Overall we would choose to feed our cat a mix of wet and dry food because both have their (health) benefits. However, If your cat clearly prefers wet food, then don’t force dry food.
If you have to choose between both, always choose wet food over kibble. The benefits of wet food outweigh those of dry food. Wet food should be the main component of your cat’s diet, and kibble or dry snacks can supplement it.
At the end of the day, we humans are mere servants of our cats, and your royal highness will let you know if she disapproves of your menu choices.
The bottom line is that you should feed your cat what they want to eat. For the picky eaters, it can take some time and effort to figure out what they like.
We hope that this article helped distinguish between the pros and cons of wet and dry cat food, and it will help you decide on your cat’s ideal diet.
Feel free to share your thoughts and experience with our readers in the comments below.
Frequently Asked Questions
Do cats need wet food every day?
Although consistency in a cat’s diet is important, it’s no problem to incidentally feed only dry food on some days. On the other hand, if your cat is used to having wet food, it may not be something they easily accept.
What is the healthiest wet cat food?
Both wet and dry food have their pros and cons, but overall wet food has the best nutritional value. The fact that it contains a lot of moisture prevents cats from getting dehydrated.
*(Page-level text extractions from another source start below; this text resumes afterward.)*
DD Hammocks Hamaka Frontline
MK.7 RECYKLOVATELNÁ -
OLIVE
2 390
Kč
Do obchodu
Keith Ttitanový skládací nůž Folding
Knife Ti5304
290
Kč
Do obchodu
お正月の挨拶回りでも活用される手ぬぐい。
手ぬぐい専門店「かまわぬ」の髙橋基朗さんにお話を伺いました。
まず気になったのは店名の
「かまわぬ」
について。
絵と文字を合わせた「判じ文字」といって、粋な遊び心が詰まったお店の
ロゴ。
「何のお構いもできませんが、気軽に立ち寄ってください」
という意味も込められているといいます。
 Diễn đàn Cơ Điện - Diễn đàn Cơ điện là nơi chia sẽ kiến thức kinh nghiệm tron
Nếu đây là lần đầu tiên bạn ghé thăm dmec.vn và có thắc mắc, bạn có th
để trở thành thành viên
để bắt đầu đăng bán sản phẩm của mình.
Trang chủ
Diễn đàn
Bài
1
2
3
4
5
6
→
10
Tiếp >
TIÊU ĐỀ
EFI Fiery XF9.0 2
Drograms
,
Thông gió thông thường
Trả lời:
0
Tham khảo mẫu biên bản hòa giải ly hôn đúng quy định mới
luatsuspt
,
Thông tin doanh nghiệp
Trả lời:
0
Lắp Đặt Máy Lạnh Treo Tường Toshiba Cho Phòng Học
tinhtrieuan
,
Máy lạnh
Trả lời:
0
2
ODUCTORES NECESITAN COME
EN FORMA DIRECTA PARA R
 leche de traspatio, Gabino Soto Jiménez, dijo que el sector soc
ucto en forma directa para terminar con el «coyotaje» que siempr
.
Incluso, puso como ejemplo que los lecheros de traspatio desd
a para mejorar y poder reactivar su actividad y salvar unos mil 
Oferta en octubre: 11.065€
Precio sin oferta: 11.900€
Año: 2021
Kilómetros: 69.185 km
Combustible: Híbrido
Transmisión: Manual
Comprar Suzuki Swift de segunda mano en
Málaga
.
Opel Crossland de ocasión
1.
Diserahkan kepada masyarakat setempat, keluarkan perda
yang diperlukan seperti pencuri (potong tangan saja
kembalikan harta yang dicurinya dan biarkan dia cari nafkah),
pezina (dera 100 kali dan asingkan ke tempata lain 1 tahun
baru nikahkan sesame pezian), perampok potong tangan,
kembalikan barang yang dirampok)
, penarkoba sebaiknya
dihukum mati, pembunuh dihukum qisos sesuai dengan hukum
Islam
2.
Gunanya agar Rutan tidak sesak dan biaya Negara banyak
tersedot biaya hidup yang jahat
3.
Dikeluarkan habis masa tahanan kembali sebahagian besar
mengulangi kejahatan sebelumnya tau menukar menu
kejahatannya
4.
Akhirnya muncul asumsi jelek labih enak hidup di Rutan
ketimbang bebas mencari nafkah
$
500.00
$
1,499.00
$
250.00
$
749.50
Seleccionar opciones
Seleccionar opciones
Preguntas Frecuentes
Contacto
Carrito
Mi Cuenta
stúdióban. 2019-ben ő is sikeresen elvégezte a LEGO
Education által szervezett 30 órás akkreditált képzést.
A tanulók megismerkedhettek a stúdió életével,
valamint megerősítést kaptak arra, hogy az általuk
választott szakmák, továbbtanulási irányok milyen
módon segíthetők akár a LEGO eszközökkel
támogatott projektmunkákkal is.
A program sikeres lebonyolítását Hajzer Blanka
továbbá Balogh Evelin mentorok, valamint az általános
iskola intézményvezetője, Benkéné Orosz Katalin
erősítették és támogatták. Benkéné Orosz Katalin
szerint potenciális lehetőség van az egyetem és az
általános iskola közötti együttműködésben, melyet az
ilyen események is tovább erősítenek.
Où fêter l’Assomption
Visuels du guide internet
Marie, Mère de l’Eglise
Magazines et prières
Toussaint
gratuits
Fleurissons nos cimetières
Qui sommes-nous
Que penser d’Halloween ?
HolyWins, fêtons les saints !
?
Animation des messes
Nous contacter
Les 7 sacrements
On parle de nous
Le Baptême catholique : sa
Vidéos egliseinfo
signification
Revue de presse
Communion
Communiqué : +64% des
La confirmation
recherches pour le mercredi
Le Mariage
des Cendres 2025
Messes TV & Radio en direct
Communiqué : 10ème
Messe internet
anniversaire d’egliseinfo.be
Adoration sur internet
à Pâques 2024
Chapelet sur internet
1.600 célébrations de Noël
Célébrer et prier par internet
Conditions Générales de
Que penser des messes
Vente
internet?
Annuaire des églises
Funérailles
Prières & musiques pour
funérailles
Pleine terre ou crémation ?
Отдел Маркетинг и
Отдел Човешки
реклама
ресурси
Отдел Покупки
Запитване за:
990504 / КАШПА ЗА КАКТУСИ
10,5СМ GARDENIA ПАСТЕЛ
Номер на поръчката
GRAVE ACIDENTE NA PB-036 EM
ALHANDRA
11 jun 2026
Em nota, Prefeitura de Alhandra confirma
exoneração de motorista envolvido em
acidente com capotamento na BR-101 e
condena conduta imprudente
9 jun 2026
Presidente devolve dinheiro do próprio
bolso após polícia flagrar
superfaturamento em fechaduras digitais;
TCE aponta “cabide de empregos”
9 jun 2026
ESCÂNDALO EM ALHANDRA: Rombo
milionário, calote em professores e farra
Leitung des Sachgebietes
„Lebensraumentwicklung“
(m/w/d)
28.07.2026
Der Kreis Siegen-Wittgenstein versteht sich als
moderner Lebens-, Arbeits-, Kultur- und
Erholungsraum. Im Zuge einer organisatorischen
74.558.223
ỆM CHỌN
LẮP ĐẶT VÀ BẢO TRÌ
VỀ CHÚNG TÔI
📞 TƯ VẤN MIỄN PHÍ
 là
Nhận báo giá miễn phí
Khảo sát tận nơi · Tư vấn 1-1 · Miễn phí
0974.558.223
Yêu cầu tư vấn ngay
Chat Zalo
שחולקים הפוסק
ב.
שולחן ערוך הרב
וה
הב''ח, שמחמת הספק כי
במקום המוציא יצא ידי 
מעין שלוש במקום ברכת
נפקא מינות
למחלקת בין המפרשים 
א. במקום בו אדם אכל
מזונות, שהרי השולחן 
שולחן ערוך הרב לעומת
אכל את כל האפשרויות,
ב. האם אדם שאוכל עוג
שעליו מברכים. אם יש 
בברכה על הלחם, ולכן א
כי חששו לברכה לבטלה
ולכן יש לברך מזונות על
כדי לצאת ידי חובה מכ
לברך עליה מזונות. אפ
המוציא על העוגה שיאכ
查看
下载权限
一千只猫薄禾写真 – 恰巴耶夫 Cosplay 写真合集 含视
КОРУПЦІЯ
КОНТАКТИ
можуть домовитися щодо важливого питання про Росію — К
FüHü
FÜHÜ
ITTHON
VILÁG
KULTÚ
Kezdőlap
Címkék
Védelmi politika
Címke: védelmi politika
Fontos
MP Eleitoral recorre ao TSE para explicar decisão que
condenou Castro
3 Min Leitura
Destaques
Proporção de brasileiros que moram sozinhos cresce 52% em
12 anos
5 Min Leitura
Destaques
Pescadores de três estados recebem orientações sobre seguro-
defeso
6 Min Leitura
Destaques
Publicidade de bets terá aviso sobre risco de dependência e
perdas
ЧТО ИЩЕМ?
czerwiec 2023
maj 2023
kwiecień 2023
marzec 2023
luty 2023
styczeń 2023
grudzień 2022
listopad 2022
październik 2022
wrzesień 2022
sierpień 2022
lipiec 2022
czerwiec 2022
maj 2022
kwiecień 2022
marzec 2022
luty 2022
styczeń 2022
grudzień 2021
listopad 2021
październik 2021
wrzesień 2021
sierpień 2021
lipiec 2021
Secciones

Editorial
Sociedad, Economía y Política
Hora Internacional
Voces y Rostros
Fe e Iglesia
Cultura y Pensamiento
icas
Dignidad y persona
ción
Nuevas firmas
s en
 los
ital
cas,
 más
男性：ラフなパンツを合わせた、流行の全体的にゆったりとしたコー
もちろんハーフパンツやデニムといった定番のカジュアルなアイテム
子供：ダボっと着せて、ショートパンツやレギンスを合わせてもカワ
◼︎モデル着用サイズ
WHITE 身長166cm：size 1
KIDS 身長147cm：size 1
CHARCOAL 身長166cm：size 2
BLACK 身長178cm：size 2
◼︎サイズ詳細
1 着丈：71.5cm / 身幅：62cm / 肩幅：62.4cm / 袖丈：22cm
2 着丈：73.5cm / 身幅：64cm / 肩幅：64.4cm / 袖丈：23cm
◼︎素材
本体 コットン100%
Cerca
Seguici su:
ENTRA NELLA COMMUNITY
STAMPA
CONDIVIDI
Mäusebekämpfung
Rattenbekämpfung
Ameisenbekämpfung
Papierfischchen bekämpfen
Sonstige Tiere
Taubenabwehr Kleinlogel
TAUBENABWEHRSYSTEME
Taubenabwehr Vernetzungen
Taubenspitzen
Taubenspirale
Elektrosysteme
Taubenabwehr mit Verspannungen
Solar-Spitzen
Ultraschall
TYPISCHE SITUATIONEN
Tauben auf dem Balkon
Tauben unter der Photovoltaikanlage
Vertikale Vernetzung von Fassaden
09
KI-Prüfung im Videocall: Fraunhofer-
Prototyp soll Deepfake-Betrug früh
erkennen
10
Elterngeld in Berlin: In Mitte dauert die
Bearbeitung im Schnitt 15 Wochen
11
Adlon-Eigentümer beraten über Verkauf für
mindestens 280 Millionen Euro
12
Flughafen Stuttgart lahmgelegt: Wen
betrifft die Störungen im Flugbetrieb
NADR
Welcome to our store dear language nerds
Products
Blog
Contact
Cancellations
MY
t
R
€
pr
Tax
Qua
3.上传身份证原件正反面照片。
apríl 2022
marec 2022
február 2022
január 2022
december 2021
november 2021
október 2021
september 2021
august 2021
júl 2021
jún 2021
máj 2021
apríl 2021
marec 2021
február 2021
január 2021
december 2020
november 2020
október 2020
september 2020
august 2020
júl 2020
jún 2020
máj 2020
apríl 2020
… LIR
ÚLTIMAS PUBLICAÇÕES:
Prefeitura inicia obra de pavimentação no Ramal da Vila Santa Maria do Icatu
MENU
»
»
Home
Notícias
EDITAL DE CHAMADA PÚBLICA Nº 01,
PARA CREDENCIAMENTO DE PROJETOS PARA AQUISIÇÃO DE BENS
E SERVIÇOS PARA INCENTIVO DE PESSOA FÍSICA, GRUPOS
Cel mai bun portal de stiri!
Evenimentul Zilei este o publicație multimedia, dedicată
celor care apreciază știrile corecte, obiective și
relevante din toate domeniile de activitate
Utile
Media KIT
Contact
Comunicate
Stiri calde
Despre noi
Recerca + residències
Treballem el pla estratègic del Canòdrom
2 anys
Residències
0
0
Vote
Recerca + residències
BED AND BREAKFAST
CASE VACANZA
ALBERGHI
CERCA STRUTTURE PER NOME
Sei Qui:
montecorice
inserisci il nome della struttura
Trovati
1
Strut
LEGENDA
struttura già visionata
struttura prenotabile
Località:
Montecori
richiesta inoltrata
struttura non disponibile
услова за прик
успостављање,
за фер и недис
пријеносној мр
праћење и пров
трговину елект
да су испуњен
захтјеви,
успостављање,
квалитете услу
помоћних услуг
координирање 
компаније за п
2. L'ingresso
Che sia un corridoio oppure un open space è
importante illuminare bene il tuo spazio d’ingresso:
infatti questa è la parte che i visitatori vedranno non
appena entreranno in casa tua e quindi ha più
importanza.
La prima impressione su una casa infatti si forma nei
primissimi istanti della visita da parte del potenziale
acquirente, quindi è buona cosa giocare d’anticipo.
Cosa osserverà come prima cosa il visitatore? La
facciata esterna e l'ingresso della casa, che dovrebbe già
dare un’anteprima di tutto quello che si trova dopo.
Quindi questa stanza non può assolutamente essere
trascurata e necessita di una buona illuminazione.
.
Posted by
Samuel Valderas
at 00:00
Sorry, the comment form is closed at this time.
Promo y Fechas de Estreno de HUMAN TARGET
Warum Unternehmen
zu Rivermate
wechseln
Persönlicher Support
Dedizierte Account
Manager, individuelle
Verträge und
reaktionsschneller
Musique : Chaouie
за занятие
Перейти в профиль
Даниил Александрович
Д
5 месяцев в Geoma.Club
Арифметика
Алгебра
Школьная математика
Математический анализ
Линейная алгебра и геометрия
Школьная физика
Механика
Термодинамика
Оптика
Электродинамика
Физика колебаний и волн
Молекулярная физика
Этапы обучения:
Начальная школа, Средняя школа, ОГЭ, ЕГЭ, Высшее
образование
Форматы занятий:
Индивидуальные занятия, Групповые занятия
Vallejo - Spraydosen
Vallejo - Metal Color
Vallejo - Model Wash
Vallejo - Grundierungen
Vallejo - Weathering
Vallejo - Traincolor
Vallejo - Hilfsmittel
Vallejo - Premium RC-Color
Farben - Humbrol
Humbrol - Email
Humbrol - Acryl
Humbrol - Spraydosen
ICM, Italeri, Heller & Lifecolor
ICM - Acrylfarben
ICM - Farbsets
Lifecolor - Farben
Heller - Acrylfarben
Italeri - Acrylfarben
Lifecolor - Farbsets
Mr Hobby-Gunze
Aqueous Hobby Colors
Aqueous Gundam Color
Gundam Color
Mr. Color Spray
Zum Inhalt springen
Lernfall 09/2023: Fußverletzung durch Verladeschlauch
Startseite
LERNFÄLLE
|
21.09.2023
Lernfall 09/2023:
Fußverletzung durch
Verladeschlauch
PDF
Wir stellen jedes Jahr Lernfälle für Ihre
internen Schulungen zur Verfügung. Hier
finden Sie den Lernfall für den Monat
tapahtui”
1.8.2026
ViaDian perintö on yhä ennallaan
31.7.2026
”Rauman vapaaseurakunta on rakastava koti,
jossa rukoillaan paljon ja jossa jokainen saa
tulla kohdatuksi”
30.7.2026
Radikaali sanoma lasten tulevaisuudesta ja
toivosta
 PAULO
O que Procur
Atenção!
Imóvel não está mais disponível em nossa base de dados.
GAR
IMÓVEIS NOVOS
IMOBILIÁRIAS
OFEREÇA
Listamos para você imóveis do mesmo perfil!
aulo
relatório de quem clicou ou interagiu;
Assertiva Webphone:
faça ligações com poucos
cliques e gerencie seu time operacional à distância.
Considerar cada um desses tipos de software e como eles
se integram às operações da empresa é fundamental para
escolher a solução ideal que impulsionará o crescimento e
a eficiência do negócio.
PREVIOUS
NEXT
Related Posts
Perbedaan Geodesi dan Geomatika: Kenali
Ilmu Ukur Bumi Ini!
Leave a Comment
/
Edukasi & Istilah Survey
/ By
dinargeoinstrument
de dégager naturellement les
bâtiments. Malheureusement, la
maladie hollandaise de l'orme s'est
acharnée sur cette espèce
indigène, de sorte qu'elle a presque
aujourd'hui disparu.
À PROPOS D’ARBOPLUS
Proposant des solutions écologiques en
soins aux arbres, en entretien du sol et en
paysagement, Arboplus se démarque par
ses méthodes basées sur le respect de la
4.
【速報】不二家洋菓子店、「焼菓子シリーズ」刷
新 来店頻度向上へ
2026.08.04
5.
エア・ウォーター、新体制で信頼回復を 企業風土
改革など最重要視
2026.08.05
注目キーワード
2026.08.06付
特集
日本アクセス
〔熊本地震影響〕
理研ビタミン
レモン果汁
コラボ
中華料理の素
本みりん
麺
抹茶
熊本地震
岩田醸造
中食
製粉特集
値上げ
Wet food is also the most similar to their natural diet. Wet food should be the primary component of a cat diet where kibble can be a supplement.
Can I mix dry and wet cat food?
You can feed your cat a mixed diet of wet and dry food. It’s important to keep an eye on your cat’s calorie intake. Due to the high carbohydrate content in dry food, your cat may be at risk of over-eating and obesity as a result.
Can cats get sick from old wet food?
There is a health risk for cats when eating food that not fresh or past its use-by date. However, cats have a perfect sense of smell, and they will undoubtedly sense when the food is not suitable for their consumption. It is, therefore, rare that cats will eat expired food.
Why does my cat not finish her food?
Generally speaking, cats may not finish their food for the same reasons as humans. Either they are full, they need a more diverse menu, or they are uncomfortable while eating. Cats have small stomachs and eat small amounts throughout the day. Also, they don’t need to consume a lot of calories to stay healthy.